## Job
Locate every line in the records below that contains the string "element", and copy each one.

Spatial layout data
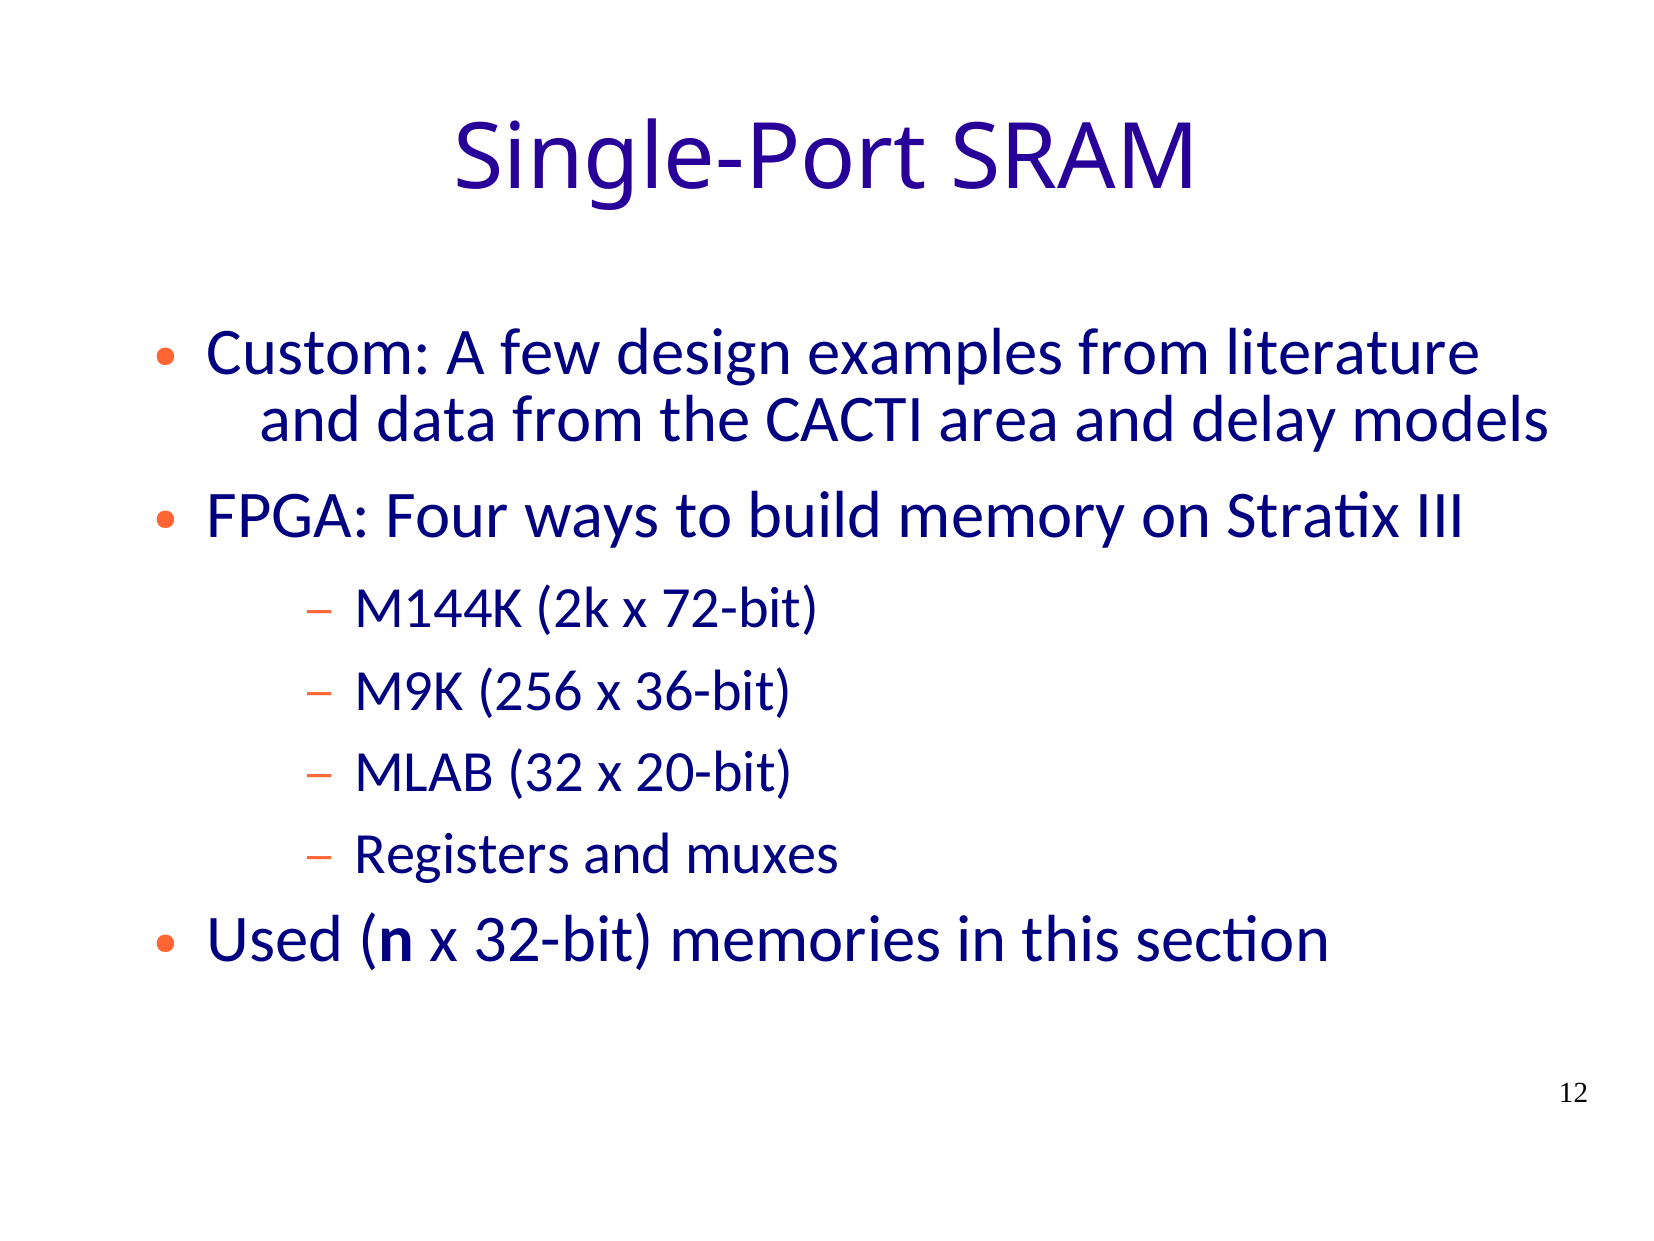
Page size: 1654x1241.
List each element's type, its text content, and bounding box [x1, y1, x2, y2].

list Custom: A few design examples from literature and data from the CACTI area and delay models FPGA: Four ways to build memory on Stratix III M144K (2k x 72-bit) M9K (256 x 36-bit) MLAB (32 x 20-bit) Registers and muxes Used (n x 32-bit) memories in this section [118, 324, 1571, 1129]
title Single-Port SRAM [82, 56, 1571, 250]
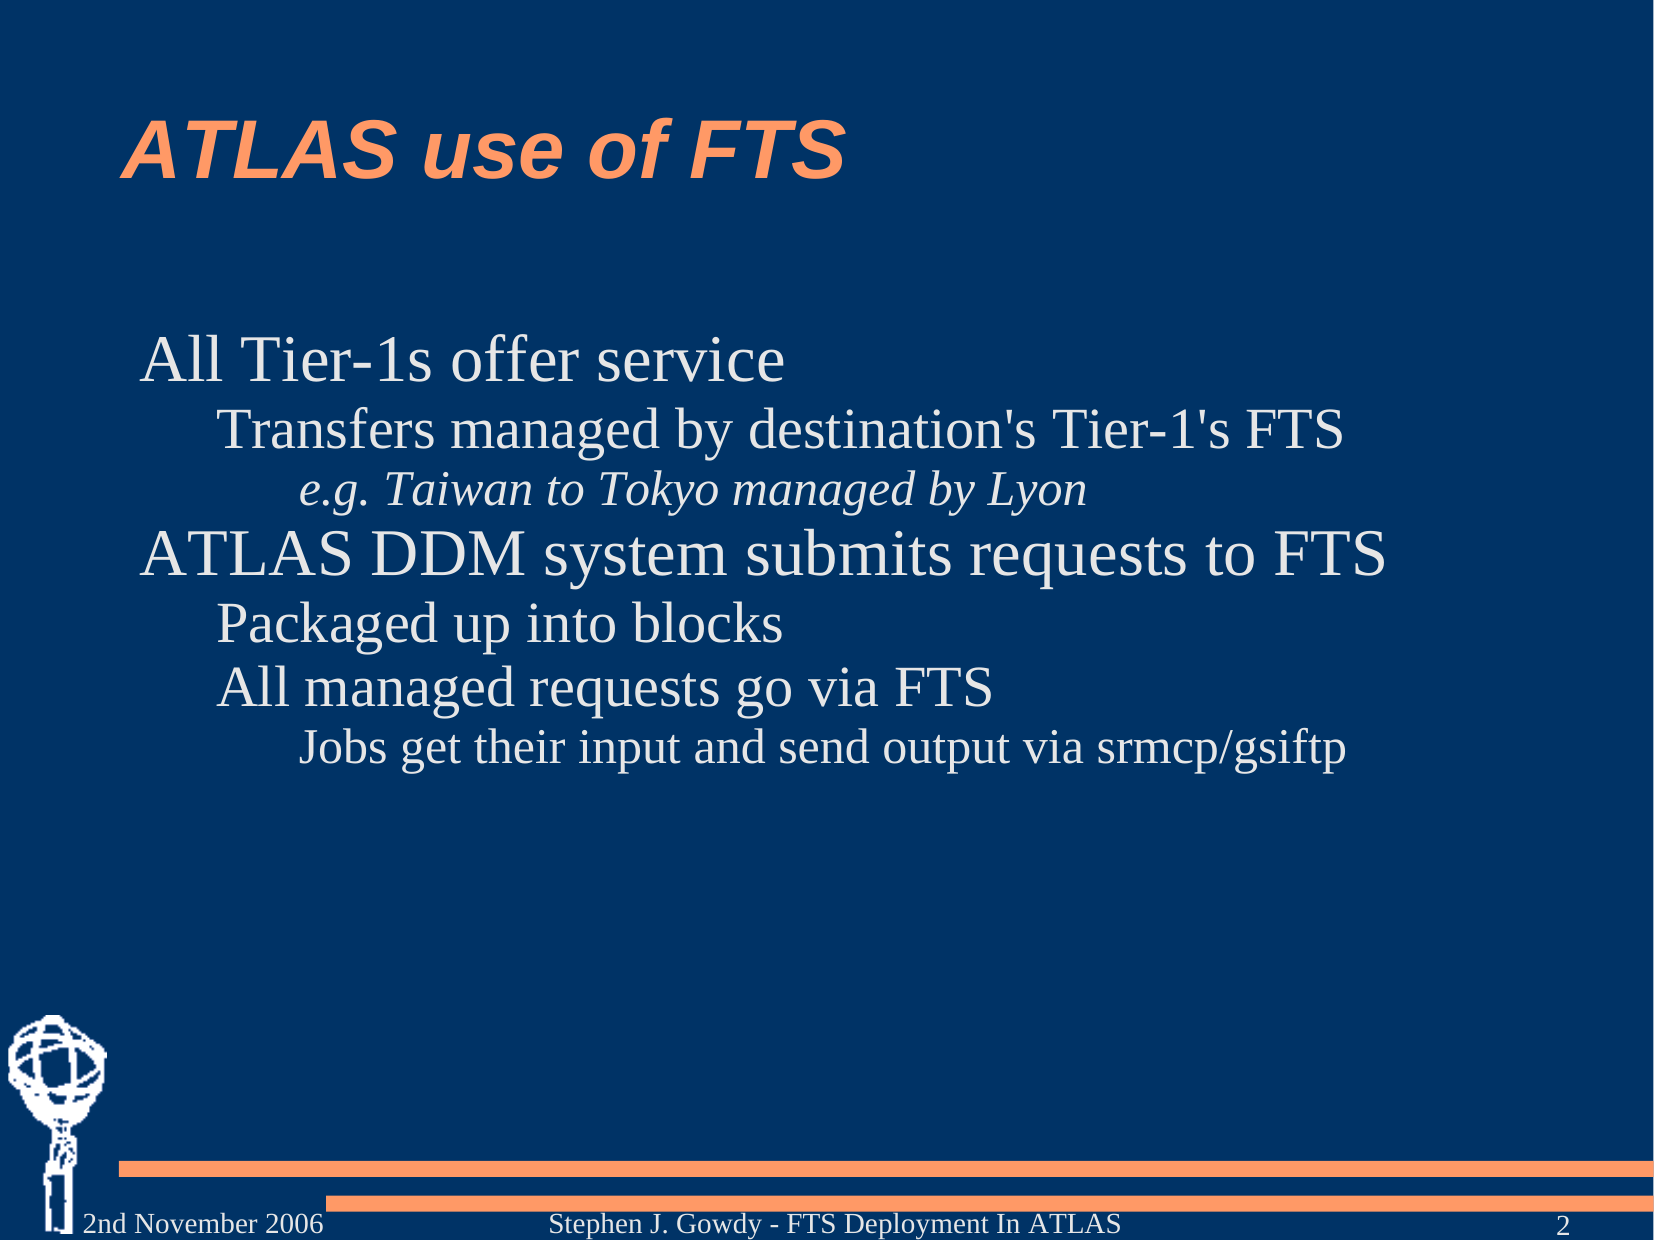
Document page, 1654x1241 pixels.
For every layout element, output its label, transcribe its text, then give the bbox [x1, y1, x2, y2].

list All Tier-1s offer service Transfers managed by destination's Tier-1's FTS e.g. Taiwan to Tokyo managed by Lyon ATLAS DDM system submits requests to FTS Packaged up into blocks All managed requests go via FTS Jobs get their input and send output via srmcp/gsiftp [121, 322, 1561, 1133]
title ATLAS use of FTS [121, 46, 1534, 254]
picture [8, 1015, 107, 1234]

## Complete answer
List each element's type, its text content, and bounding box [x1, y1, x2, y2].
For every layout element, output its label, transcribe its text, then give the bbox [x1, y1, x2, y2].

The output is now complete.